To combat the increase in heat in the bed we have to buy new sheets, ones that breathe, ones that wick moisture away and so keep us cooler.

A cool room and regularly changing our sheets will preserve the feeling that we’ve all come to love and which also contributes to better and readier sleep.

The heavenly bed concept

In 1999, Westin Hotels introduced the “heavenly bed concept” to a skeptical hotel industry. It led to a revolution in hotel marketing.

Initially, it was just another way to stand out in the crowded hotel market. However, it highlighted that a good night’s sleep was essentially what the guests really wanted.

Other hotel chains were quick to follow suit with their own versions of the perfect bed, and a competitive ‘best bed for best sleep’ competition started.

Although the bed and mattress were important to the heavenly bed ideal, just as much focus was placed on the sheets.

All bedding had to be white, and as the concept of the optimum sleep environment expanded across the hotel industry, so other elements were introduced to complement the sleep well strategies.

All of these ancillary services were designed to prepare the guest for sleep in a fresh clean bed:

  • Turn down services highlighted the inviting white bedding.
  • Removing coverlets and bed accessories in the evening drew attention to the simplicity of the clean sheets.
  • Turning off all lights apart from the bedside lamp focused the guest on the crisp cool of the white pillows.

Worldwide hotels now spend a great deal of effort in showcasing to guests just how perfect their bedding is. When it works, guests sleep well. And a guest who sleeps well is the most likely to return.

The scent revolution

Nothing revives the past so completely as a smell that was once associated with it (Vladimir Nabokov)

As humans we’re programmed to associate, to forge sense links, to tie sensory input with memory and use it as a trigger in our decision making and choices.

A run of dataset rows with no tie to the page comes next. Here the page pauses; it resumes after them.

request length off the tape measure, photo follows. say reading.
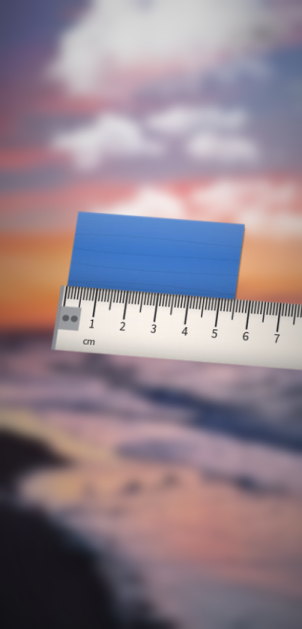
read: 5.5 cm
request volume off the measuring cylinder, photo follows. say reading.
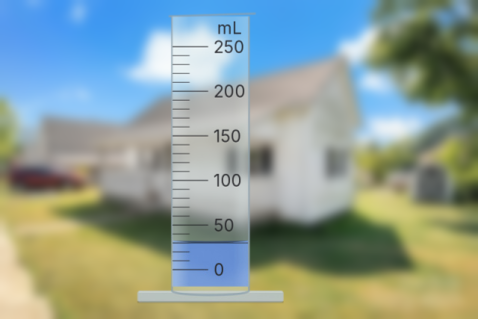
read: 30 mL
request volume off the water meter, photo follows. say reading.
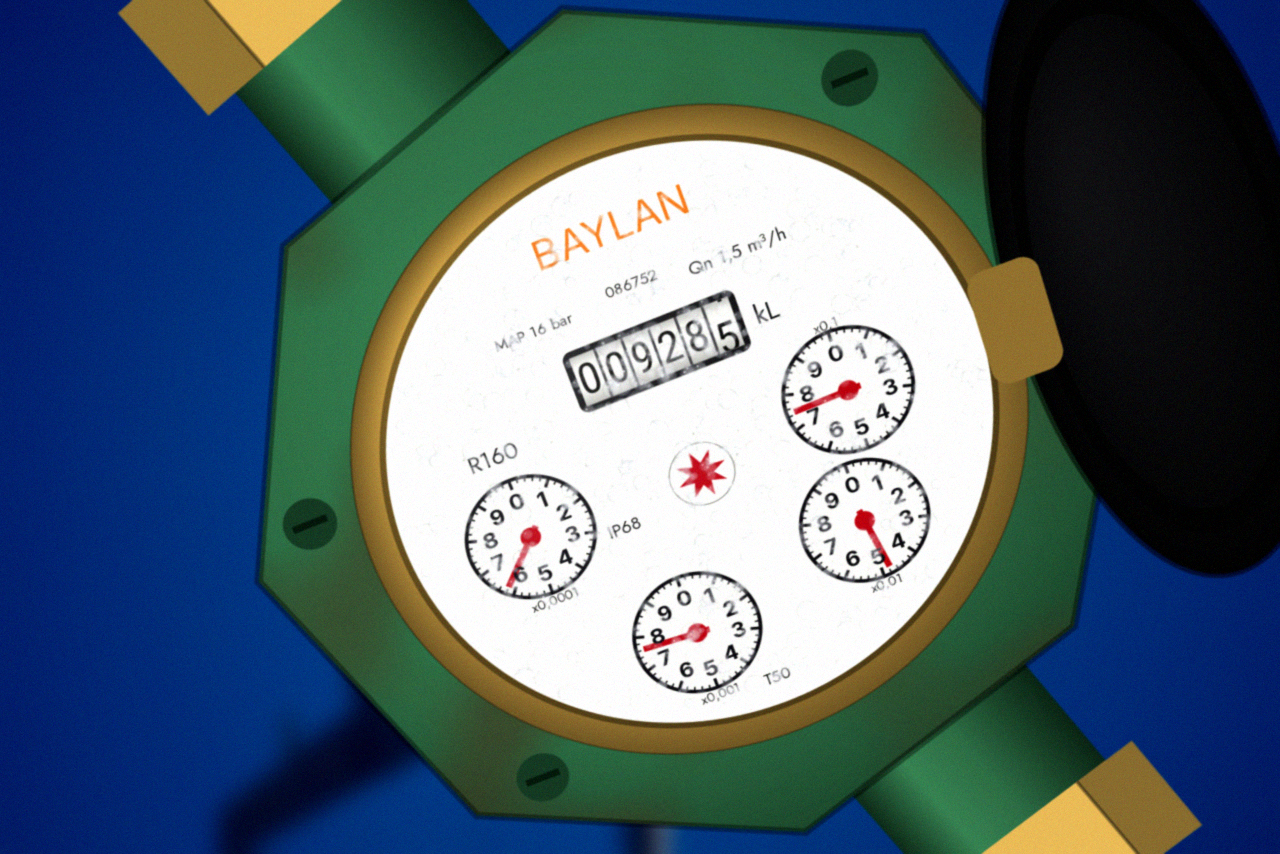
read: 9284.7476 kL
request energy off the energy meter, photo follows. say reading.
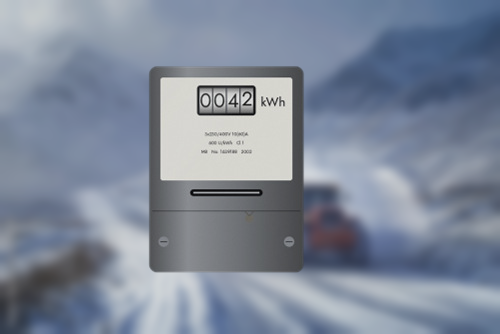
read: 42 kWh
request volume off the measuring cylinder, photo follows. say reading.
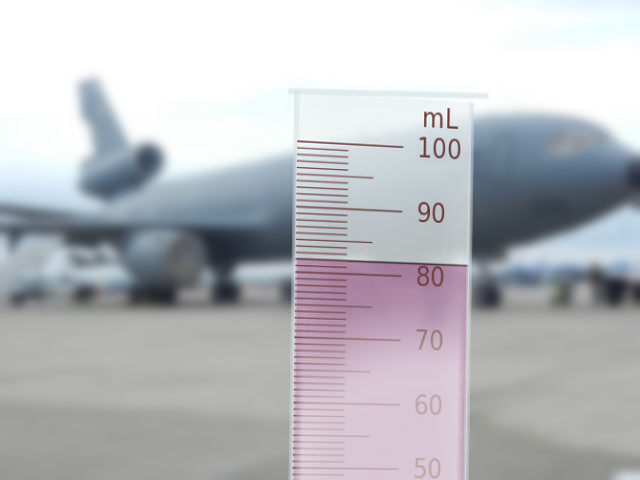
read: 82 mL
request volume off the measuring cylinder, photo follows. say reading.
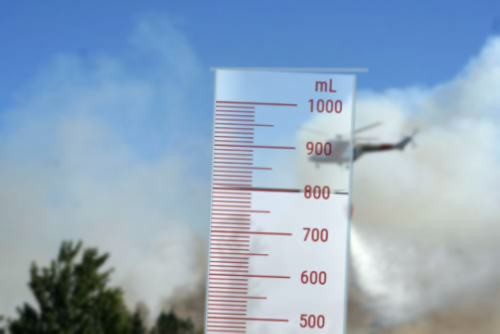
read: 800 mL
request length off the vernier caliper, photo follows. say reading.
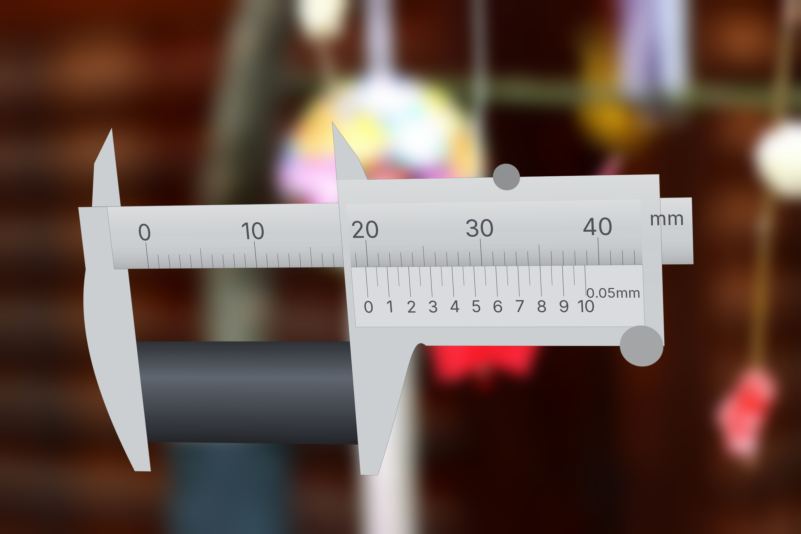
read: 19.8 mm
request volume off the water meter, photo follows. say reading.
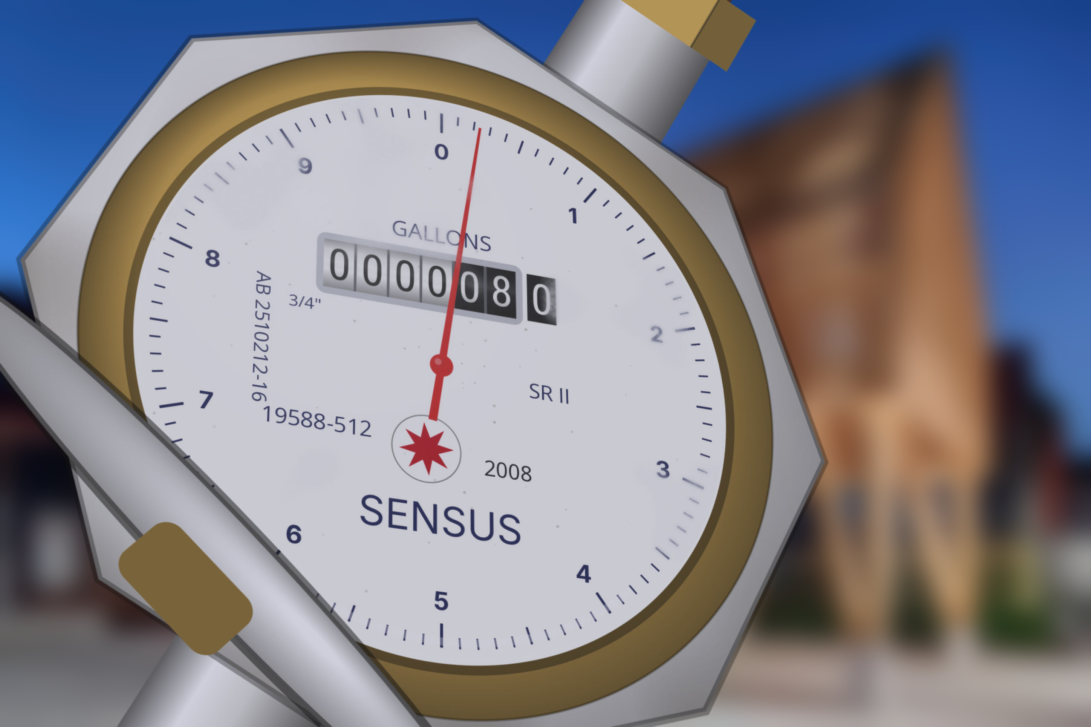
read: 80.2 gal
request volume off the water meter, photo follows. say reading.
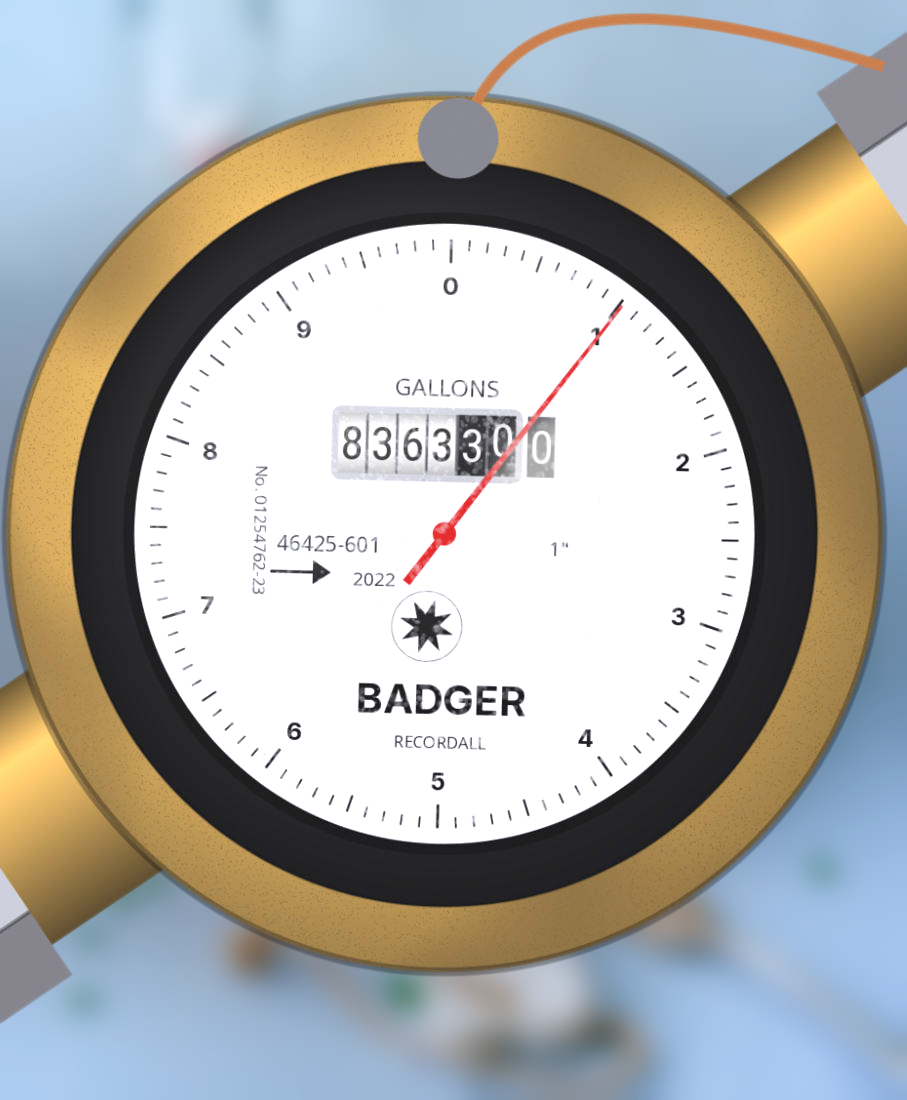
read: 8363301.0 gal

Color is important to us – we associate white with luxury, with cleanliness and calm for example. But smell is equally important and a much more amorphous concept to quantify.

The home scents market continues to grow, and tucked securely within the variety of scents are those associated with fresh bedding.

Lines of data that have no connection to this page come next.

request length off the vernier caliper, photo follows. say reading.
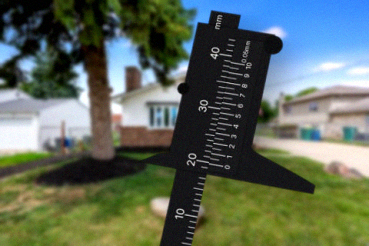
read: 19.8 mm
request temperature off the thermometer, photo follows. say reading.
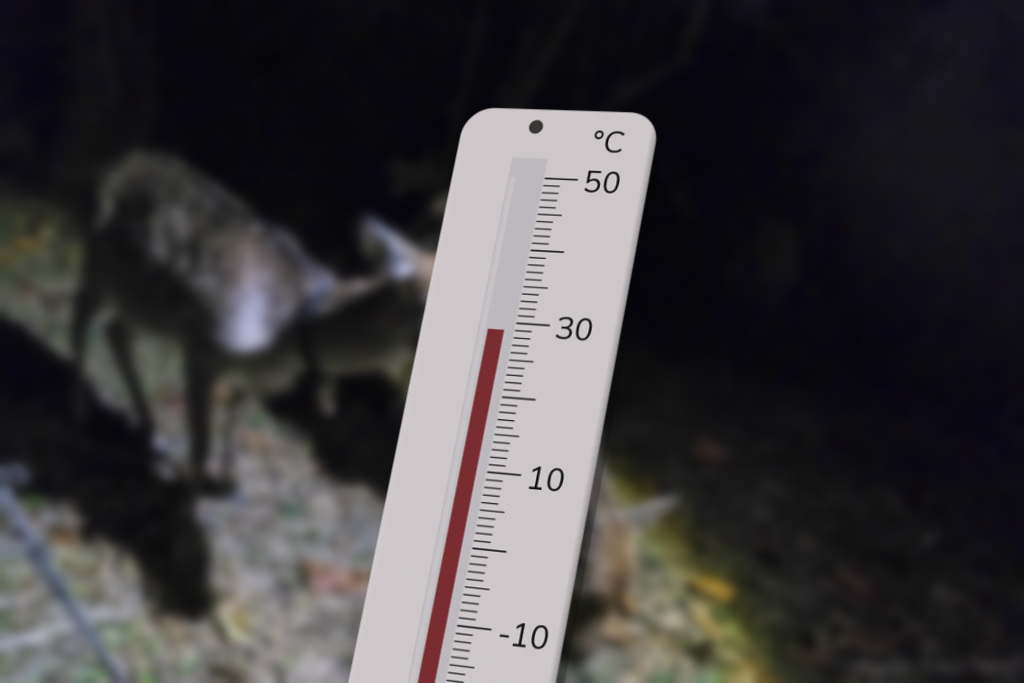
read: 29 °C
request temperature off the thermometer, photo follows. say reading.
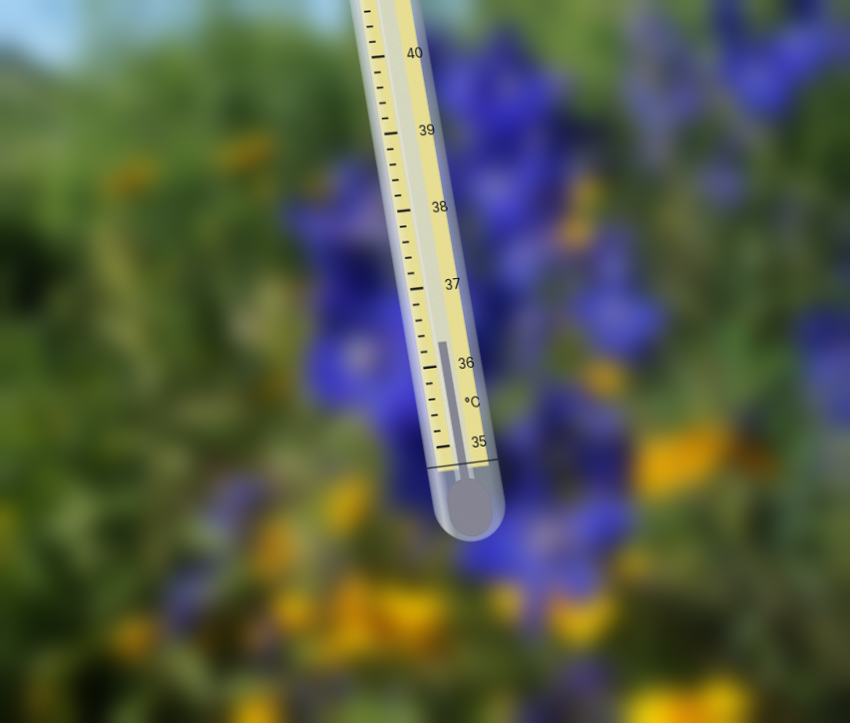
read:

There’s an almost endless list of blue and white marketing designed to make us think of a freshly made bed: clean cotton, fresh linen, newly washed, crisp cotton, and the list of bedding-scent names goes on.

It’s doubtful if when asked any individual could describe the scent of fresh linen. It doesn’t really have a distinctive smell, even though advertising agencies can convince us that it does!

Instead, we’re triggered by a combination of a light clean scent. Recipes are closely guarded secrets, but are thought to contain combinations of jasmine, lilac, peony, Egyptian musk and French vanilla with notes of powder. And of course, the essential ingredient of our own memory of the feeling of a newly changed bed.


There’s a clear sleep benefit in changing bed linen as often as possible. And although it appears to be as a result of a psychological feel good factor, it’s none the less powerful for that.

The smooth feel of pressed cotton as we slide between cool sheets ready for a gentle night’s sleep – we love that feeling.

We would probably benefit from changing our bedding at home more often and making a little bit more of an effort with it.

Anecdotal evidence from online forums and messages boards suggest that the pressing of bedding is a chore too far in the 21st century home, although the feel of freshly ironed sheets is reported as such a joy.

We make huge efforts to be nice to ourselves. We watch our diets and exercise and we buy gadgets and expensive mattresses to ensure a good night’s sleep.  Maybe we should start with just changing our bedding more often.